LIS founder explains income disparities

Arts and Sciences Distinguished Professor of Public Affairs Tim Smeeding, from the La Follette School of Public Affairs at the University of Wisconsin, discussed global economic conditions Wednesday in Newton.

His lecture, "Comparative International Research on Income and Well Being: Lessons Learned from 25 Years of the Luxembourg Income Study," corresponded with several themes from the political science department classes in that it addressed key findings from the Luxembourg Income Study, a comparative study between nations on the basis of their income levels.

Smeeding, who is also the director of the Institute for Research on Poverty, founded the study in 1983. Its premise was to create a cross-national database of household income figures for purposes of comparative research.

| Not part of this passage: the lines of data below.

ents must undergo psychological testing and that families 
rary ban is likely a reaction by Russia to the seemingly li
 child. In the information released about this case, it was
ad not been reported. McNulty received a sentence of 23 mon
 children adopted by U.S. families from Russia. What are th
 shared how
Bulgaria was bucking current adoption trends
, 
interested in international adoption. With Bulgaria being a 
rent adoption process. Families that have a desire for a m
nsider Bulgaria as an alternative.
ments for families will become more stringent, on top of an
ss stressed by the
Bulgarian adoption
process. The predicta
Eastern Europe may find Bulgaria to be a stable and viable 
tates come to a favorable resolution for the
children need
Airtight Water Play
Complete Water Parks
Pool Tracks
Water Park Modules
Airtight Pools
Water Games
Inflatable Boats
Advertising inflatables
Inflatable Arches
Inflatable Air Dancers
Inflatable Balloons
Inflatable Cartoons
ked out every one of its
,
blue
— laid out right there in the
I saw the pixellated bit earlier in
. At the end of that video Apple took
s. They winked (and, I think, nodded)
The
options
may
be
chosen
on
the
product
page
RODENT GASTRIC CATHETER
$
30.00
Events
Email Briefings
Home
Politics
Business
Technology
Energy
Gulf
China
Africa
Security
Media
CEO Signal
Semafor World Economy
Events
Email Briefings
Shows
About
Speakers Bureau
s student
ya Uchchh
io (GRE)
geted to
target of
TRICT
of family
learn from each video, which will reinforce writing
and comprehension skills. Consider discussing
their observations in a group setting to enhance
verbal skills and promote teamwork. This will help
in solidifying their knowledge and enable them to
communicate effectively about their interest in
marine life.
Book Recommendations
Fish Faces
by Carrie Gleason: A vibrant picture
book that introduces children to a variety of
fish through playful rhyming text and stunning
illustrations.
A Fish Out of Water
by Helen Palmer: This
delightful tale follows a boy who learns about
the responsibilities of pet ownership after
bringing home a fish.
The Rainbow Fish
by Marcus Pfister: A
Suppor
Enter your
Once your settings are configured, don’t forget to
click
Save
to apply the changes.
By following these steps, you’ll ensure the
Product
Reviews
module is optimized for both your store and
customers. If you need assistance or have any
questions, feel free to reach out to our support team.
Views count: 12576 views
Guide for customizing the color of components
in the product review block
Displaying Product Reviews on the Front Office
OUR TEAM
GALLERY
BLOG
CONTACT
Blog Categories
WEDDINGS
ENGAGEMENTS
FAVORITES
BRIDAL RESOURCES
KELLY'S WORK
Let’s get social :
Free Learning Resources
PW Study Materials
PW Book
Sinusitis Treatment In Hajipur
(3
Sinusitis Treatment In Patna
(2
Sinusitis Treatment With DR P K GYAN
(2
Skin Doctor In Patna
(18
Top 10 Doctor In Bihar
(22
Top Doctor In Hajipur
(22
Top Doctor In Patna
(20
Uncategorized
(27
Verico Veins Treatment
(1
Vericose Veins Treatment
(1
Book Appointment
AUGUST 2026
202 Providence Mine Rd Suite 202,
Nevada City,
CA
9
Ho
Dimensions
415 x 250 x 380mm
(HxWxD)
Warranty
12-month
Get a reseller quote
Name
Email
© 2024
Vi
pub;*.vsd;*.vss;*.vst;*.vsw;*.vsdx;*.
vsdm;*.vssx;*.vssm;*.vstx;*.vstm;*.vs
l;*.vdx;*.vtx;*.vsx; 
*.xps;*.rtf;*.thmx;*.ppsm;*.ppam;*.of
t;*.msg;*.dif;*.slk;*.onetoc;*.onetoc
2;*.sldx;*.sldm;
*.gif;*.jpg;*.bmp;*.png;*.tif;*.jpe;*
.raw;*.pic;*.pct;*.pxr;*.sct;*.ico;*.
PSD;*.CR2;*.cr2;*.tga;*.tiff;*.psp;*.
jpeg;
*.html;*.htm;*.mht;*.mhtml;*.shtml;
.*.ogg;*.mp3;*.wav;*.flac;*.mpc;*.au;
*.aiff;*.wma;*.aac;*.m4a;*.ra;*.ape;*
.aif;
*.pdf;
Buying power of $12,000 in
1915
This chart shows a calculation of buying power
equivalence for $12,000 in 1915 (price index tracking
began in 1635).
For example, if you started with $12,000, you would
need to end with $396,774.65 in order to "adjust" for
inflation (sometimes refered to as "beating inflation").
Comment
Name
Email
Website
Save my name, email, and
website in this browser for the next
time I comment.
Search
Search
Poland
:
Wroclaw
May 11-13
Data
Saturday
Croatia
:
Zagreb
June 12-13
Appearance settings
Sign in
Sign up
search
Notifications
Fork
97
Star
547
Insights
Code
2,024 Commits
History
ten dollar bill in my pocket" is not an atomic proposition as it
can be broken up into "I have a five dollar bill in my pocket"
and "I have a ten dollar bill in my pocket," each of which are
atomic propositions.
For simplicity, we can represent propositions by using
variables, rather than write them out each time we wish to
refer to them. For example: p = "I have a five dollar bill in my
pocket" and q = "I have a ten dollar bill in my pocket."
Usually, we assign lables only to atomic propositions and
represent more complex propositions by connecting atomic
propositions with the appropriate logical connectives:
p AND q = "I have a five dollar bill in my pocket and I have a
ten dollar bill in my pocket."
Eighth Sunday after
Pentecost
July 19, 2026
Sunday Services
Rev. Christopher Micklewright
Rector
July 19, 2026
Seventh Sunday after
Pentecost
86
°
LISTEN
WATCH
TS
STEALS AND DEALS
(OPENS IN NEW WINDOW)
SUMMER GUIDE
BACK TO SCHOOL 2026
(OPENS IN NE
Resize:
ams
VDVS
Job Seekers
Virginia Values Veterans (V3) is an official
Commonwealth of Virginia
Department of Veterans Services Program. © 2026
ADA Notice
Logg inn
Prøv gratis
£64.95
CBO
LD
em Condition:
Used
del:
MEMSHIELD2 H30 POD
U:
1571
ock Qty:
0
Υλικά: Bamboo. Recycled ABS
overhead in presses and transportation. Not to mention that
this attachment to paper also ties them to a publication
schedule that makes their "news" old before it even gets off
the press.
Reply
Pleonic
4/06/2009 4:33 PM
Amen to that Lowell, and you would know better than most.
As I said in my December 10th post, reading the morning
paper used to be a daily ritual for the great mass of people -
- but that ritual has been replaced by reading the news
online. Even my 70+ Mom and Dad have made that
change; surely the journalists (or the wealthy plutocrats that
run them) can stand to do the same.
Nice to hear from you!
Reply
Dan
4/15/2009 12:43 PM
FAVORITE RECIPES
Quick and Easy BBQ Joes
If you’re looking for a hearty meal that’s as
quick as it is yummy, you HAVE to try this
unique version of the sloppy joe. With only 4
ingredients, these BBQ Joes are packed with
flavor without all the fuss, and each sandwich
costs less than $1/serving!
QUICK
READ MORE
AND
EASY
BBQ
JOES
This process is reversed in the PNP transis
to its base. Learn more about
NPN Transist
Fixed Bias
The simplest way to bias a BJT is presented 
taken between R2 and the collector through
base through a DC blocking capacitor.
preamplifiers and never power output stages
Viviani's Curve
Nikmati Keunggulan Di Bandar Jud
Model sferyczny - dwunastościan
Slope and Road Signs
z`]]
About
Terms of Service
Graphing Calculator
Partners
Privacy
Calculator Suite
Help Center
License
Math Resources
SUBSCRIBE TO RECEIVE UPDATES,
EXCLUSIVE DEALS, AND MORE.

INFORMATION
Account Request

The study includes data from 30 different countries around the world and is currently funded by the national institutes for science and social studies from various participating countries.

Creation of the LIS, according to Smeeding, facilitated the ability to globally compare data and it has become the "gold standard" for international comparisons. Smeeding said it is significant because it shows that across different countries, "the problems people deal with are the same, but the solutions differ."

The most advantageous use of the database would be to "put it in political action models," Smeeding said. These would allow a state to make welfare decisions and overcome parochialism.

Smeeding presented data illustrating the income gaps of the world's wealthiest countries. The nation with the largest gap between the highest and lowest income deciles was Mexico, followed by Russia and the United States. In the U.S., said Smeeding, "a very high fraction of people earn very small amounts of money," compared to our peer industrialized nations.

Smeeding said he feels income inequality is a problem, but "mobility" is more important. "America likes to believe certain things about it itself, that everyone has an equal chance to succeed," he said, "and these things aren't as true as we like to think."